Two hours after the last of the average 35 blows with the hand piece for each lamb he said, "I'm still at the shed mate just having a couple beers with the crew."

He was joined by farmer Lee and wife and woolhandler Tania, and son Roydon, the fourth generation on the property since his great-grandfather moved in 1918 after returning from World War I.

A celebration all around about 6am, at the end of a day's shearing, about the time they would have normally been going to work. Photo / Supplied
A celebration all around about 6am, at the end of a day's shearing, about the time they would have normally been going to work. Photo / Supplied

Another was fellow shearer Mike Stephens, who'd driven about 570km overnight from Tangiteroria in Northland to arrive by 7am on Tuesday, to sit on a bucket throughout as chief clock watcher, keeping the shearer up to the task.

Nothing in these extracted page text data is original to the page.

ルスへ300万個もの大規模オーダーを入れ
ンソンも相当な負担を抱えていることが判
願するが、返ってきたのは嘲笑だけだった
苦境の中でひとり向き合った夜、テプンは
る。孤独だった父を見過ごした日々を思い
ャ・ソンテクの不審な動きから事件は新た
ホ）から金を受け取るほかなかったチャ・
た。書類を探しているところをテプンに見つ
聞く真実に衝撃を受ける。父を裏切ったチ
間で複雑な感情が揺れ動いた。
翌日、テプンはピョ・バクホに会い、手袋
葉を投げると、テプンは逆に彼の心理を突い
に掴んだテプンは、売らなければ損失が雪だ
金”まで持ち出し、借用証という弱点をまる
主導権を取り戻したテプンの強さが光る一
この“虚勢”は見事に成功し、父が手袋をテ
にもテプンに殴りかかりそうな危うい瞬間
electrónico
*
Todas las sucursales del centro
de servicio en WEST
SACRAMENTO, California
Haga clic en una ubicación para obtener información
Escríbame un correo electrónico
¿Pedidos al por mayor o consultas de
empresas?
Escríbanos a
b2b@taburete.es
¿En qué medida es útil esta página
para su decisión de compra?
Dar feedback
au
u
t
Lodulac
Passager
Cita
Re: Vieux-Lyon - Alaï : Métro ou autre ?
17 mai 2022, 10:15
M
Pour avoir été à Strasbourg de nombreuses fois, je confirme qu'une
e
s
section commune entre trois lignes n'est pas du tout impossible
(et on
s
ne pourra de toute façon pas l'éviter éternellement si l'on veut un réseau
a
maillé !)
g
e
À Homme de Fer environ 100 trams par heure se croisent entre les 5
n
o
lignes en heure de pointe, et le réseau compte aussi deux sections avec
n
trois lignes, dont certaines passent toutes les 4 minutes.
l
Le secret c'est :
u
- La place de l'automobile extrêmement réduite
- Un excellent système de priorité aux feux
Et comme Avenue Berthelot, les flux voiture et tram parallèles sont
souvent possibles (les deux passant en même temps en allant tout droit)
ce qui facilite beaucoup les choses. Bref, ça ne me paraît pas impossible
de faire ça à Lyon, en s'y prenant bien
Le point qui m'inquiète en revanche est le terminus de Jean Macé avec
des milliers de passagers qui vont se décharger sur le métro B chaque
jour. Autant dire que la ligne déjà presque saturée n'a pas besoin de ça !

It was the challenge that kept on giving, with donations still being made to an associated Givealittle account, over $2400 being added to the wages for the day, all to injured workmate and injured Southland shearer and farmer Darryn Gutsell and family.

Born and raised in West Australia, but from a Mohaka family, Hawkins wasn't the only Ngati Pahauwera shearer ticking over the numbers on Tuesday.

Working for Hastings contractor Farrell Chrystal, Hemi Lambert, 21 and also with more than three weeks' of daily shearing behind him without a break, shore 800 lambs in just under 9hrs at Omahaki Station, west of Hastings, having never before done more than 700 in a day.